# Extracted text start
Backup systems: opinions wanted
Hi,
How do people backup their machines? What packages do you use?
How do the backends (dd, dump/restore tar afio/cpio) compare wrt
reliability/ease of use? [dd is just for completeness.] I would like
a full backup, so I guess tar is out as a backend (can't handle
special files). I guess I would like to hear abot dump vs afio.
______________________________________________________________________
|
Tar | cpio / afio
____________________________________|__________________________________
can't handle special files. |may get confused with multiple
|hard links.
|
One copy of hard-linked files, but |Many copies of hardlinked files,
can retrieve file using that one |but can be restored using any
name only. |of the names
|
Uses checksums. |No checksums
|
stops at first sign of corruption | Skips over corrupted area
|
Blocked to start on a record |
boundary |
|
headers always 512 bytes |Efficient use of space for headers
|
______________________________________________________________________
The last time I dealt with backups, I was backing up 30
machines remotely to a tape drive like the moster ones in all the
70's movies, using a mess of home grown scripts and dump/restore.
I'd rather not have to re-write the scripts (haven't things
gotten easier in the last decade?), so I'm now looking for backup
solutions where I don't have to write the scripts. I have come up
with the following (based entirely on the descriptions)
# Extracted text end
Written problem 1:
Answer these questions from the post about backup systems:
(a) Which backend does the writer decide is out, and for what reason?
(b) How many machines was the writer backing up the last time they dealt with backups?
(c) According to the comparison table, how does cpio/afio deal with a corrupted area?
Written problem 2:
Decide whether each statement agrees with the post about backup systems. Answer yes or no, and quote the words from the post that settle it.
(a) Tar uses checksums.
(b) Tar headers vary in size.
(c) The writer wants to write new scripts.
Written problem 3:
Write the next part of the post about backup systems, starting right after its final sentence.
# Entries shown start
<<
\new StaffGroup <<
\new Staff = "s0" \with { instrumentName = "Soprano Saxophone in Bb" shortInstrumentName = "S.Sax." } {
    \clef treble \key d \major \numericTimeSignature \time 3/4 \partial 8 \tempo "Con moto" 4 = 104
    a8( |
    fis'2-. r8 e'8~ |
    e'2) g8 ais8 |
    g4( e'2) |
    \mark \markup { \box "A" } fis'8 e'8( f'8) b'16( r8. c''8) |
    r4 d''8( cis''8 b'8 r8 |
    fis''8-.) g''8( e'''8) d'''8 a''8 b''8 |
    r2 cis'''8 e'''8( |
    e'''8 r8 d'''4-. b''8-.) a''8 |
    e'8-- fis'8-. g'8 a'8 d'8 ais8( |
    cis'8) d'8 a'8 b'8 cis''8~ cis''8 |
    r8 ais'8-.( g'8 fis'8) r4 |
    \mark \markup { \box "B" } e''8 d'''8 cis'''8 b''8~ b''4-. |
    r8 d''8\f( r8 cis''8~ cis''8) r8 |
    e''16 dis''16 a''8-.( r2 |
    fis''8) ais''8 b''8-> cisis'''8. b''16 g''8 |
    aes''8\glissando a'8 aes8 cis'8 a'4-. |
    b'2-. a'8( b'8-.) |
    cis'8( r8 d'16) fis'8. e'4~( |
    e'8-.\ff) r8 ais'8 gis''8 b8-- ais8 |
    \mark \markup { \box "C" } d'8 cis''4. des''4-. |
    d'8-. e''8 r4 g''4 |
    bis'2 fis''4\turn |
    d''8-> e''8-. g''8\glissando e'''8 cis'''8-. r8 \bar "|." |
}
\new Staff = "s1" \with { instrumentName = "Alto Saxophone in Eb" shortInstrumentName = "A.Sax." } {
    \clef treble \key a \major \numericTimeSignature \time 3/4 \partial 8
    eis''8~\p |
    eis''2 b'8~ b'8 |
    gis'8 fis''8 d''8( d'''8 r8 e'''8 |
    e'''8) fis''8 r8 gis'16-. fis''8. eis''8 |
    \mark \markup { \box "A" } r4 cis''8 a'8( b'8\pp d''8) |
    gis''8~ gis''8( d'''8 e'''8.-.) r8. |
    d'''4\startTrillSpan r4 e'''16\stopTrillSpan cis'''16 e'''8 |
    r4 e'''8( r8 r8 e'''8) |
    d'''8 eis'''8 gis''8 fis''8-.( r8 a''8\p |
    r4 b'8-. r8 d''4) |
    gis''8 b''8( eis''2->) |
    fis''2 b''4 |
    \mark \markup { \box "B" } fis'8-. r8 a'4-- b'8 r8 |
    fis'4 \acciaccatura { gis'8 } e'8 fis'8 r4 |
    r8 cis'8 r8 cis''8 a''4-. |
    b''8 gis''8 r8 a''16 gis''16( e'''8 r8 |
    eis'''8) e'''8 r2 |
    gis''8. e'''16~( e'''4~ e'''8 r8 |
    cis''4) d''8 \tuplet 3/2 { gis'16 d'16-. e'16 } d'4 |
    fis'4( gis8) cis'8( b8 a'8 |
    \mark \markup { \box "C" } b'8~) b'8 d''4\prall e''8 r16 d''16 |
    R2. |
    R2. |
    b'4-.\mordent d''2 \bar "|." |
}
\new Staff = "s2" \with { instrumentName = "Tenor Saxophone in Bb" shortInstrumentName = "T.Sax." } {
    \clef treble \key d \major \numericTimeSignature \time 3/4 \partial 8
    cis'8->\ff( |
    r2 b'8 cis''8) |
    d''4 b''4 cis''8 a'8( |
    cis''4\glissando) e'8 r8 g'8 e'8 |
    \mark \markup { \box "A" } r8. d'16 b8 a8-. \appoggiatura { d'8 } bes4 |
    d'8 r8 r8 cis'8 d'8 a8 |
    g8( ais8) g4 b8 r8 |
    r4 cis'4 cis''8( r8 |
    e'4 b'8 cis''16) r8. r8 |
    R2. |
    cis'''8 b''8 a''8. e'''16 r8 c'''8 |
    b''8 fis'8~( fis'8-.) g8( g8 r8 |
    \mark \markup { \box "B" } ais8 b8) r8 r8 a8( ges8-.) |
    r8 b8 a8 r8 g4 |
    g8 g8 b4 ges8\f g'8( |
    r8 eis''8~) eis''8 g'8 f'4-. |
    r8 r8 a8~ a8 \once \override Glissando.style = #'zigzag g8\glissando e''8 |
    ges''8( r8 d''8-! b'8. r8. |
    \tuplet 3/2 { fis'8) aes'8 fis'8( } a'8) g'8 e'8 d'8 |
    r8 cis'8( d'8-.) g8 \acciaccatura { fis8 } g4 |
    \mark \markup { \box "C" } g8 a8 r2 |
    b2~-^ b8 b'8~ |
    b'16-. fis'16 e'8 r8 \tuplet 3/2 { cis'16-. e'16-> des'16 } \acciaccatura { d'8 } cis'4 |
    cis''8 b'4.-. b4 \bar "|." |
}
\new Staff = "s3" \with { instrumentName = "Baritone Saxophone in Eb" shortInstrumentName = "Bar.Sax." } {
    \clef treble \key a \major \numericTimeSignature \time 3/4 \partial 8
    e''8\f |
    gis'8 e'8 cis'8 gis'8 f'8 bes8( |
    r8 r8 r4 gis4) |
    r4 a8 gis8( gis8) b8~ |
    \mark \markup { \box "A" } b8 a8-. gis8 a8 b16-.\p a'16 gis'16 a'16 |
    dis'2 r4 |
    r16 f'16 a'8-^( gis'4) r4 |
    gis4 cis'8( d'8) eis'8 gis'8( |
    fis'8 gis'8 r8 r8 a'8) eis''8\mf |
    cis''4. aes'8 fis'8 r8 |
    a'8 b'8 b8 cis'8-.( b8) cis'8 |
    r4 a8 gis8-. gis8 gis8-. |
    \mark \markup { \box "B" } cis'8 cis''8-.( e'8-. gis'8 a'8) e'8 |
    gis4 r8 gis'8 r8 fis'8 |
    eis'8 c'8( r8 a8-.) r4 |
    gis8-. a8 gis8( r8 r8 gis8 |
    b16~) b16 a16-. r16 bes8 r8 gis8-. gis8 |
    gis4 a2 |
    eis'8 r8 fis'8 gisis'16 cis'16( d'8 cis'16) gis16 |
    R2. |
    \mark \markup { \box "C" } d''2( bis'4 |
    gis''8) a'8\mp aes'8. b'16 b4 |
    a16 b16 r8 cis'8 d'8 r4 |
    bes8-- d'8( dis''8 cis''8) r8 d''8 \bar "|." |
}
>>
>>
# Entries shown end
# Entries shown start
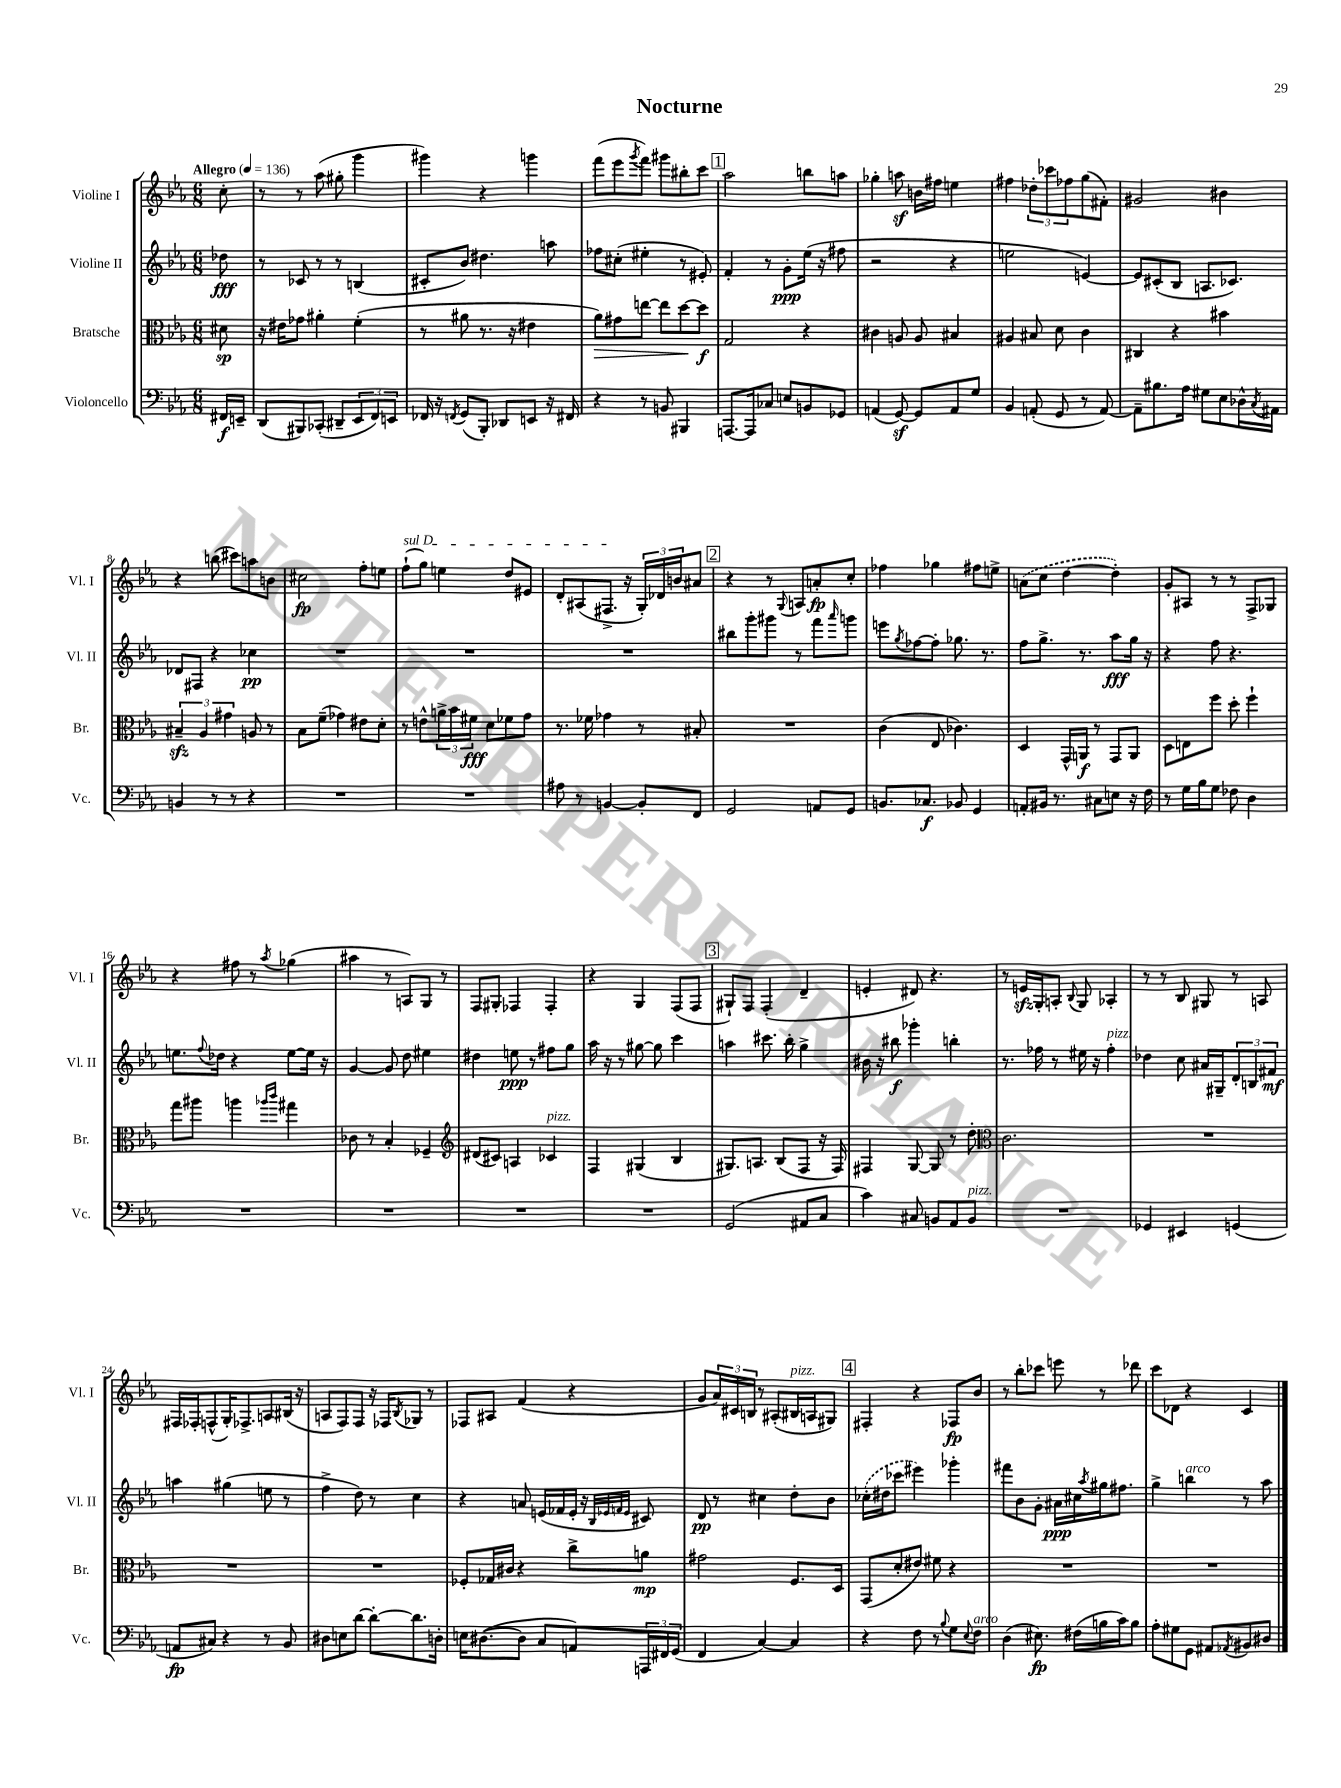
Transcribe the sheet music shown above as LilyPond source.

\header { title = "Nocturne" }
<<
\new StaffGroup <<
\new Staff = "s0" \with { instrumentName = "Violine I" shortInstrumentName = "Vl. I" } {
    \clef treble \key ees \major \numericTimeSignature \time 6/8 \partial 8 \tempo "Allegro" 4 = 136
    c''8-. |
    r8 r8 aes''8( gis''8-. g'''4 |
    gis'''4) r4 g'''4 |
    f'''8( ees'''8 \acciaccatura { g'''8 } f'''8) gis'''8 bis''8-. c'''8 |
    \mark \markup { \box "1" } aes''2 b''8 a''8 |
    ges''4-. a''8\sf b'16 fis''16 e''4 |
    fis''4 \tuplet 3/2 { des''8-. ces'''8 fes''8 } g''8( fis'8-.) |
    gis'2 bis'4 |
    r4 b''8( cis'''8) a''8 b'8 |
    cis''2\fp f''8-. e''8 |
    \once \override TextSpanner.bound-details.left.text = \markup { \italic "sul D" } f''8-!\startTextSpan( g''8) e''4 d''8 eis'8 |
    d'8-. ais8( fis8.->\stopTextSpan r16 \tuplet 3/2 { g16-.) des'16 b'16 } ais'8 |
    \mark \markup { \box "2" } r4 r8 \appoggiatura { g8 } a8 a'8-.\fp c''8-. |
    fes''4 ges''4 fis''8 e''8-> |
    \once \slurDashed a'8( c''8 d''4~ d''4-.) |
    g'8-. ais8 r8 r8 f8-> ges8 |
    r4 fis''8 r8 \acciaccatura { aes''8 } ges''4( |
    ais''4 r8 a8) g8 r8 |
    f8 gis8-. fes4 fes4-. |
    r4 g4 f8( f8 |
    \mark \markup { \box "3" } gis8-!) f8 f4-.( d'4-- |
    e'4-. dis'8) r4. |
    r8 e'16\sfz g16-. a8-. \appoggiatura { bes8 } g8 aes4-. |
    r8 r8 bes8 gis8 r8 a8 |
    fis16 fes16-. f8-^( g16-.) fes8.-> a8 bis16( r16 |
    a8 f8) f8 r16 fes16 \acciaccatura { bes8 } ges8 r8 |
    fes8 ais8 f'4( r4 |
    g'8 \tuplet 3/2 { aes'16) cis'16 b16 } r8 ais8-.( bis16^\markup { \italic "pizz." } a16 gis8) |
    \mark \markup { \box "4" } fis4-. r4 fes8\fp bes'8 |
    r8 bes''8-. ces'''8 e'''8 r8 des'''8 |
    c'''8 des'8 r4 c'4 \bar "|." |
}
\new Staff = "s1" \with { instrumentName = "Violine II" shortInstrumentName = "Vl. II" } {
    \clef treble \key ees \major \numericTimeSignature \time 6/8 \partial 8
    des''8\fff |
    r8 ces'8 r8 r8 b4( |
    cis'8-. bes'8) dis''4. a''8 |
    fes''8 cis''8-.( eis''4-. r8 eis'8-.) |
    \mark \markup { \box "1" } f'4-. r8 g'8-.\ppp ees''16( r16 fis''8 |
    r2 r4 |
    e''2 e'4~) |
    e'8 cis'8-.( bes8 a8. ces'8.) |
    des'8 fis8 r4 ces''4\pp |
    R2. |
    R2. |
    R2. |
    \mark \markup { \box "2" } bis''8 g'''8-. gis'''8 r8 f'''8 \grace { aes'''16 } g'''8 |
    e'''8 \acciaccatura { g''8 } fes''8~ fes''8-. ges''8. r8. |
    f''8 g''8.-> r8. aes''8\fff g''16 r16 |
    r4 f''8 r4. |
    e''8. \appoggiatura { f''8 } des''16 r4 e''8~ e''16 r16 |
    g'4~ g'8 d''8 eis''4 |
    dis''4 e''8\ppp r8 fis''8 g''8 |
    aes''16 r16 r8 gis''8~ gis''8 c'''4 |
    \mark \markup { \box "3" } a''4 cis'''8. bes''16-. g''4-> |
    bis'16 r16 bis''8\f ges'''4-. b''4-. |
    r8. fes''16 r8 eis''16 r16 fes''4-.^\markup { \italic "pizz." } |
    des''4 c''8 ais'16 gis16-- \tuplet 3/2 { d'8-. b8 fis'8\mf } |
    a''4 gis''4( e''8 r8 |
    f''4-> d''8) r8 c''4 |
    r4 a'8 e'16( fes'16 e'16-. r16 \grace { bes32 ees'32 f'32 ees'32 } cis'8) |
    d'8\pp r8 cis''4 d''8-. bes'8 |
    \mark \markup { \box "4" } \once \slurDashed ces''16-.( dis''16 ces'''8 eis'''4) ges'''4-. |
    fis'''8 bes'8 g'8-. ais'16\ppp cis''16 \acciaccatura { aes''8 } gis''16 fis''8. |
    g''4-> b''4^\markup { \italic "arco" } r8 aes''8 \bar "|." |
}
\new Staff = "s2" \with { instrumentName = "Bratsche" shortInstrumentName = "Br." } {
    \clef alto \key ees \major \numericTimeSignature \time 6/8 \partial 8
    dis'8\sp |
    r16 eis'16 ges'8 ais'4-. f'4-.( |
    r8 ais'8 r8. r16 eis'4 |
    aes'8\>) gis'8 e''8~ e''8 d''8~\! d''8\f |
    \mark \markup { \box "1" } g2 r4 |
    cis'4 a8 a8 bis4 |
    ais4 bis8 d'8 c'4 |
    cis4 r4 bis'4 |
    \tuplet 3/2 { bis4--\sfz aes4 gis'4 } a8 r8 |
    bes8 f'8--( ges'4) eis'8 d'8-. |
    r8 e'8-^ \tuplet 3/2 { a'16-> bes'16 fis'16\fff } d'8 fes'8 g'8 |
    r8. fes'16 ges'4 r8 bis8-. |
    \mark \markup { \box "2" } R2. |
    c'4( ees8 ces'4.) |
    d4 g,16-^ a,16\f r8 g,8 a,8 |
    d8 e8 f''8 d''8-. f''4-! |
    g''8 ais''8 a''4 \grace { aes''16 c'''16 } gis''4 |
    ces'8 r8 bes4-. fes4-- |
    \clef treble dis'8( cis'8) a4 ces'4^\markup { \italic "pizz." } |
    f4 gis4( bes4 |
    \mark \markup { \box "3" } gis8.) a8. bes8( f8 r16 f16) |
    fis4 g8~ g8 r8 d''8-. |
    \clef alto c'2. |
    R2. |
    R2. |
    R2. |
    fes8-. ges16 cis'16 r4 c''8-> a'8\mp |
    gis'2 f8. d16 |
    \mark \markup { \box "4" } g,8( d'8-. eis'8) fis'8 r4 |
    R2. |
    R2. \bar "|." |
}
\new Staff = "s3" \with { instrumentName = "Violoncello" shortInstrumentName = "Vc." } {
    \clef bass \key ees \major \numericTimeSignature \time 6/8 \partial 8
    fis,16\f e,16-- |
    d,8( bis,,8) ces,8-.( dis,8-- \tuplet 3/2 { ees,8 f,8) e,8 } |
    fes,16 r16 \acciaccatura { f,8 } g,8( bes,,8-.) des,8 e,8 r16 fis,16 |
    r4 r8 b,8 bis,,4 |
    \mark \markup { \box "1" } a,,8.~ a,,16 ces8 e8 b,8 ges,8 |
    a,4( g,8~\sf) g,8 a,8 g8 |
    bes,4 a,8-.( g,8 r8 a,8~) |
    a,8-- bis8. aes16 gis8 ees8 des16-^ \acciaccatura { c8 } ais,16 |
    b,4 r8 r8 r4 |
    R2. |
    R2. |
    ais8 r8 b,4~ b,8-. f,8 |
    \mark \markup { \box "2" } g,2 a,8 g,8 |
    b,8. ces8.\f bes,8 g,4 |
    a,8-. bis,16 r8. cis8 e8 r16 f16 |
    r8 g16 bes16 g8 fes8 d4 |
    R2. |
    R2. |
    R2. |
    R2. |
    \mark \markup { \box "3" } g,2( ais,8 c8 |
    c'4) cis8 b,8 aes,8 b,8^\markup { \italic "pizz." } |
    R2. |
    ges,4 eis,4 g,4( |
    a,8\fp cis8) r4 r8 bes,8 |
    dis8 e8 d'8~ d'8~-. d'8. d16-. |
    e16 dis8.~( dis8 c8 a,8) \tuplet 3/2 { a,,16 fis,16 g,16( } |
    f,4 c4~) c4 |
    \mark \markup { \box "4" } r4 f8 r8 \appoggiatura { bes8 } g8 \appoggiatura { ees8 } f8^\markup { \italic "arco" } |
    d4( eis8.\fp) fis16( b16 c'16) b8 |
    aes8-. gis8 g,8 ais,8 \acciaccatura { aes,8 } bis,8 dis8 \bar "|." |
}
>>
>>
# Entries shown end
Expected answer 1:
(a) Tar is out, because it can't handle special files.
(b) 30 machines.
(c) It skips over the corrupted area.

Expected answer 2:
(a) Yes: "Uses checksums."
(b) No: "headers always 512 bytes"
(c) No: "I'd rather not have to re-write the scripts"

Expected answer 3:
______________________________________________________________________
Amanda: Powerful. Reassuringly, it seems to use dump/restore, which I
understand. Knows which tape and where on the tape to look
for to restore a file (I like that). Cons: Overkill for a
single machine.
afbackup: Again, client server, which I don't need; says it should be
easy to use on just one machine. goes to end of tape
automatically. Hmm. tape marks written (I assume that's
what the description is trying to say). No idea what the
backend is -- afio?
dump: An old friend. I used to do tower of hanoi backups -- has
dump levels, is integrated in (even fstab format caters to
dump/restore). Requires book keeping. Reliability of Linux
dump?
tob: tar/afio. full/differential/incremental backups, determines
size beforehand
floppybackup: Well, I have a tape.
taper: selection using mouseless commander? recursively selected
dirs are supported? This does not sound like what I need to
backup several *partitions*.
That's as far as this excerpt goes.